The big surprise, which maybe should not have been a surprise: this is a real road bike – the drivetrain is stiff and power transfers easily. Handling is superb, I don’t think I have ever ridden a bike that handles this well – even discounting this for the inevitable “new bike bias”. Though during short bursts I don’t go over 600 Watts yet given my recent knee surgery, but I have not encountered any bottom-bracket flex. As a result this bike is really, really, really fast. For one ride I put 50mm carbon wheels on it, and the bike absolutely flies. I bombed the road between Windsor and Staines (close to Runnymede/Magna Carta) with 40 km/hr and accelerated the last third of it to 50 km/hr and the handling stayed razor sharp. Comparing it with your write-up of the Round – this must be the key difference.
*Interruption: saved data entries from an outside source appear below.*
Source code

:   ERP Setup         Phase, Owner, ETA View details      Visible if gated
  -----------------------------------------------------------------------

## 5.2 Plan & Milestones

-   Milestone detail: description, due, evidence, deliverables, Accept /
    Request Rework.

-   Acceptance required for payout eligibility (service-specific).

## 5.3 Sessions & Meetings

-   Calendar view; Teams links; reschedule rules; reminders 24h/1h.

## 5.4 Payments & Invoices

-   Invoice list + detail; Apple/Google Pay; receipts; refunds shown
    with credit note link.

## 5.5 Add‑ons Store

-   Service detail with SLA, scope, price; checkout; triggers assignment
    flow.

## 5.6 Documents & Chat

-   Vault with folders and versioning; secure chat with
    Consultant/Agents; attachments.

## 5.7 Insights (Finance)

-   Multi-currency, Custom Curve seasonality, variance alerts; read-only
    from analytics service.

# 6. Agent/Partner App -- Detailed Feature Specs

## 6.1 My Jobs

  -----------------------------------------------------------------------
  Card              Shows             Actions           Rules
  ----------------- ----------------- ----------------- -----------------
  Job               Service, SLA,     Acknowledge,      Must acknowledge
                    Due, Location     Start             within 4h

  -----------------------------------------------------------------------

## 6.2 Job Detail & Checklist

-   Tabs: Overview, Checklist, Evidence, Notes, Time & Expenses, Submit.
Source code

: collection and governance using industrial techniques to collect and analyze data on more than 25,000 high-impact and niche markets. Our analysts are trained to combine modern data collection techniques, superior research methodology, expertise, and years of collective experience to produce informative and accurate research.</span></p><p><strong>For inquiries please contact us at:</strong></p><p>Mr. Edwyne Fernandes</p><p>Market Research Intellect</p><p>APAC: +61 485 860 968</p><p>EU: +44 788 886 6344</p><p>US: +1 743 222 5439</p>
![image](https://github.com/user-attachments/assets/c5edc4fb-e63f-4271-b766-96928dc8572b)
Though I like the look of classic wheels, for me the Marcelo shines with fast wheels. I did not expect this bike to be so fast. Part of me is now regretting the paintwork – as I want to ride it every day without having to worry about chips….. But that is only in the mind, I am sure a well-used & well-maintained Ciavete will have much more character than a pristine one!
Oh yes, key difference with other fast bikes like my Madone…. The Pegoretti is silent at speed!
With carbon there is always something a little bit noisy. So apart from Alpine rides, I would take the Pegoretti over my R5 (Cervelo) any day".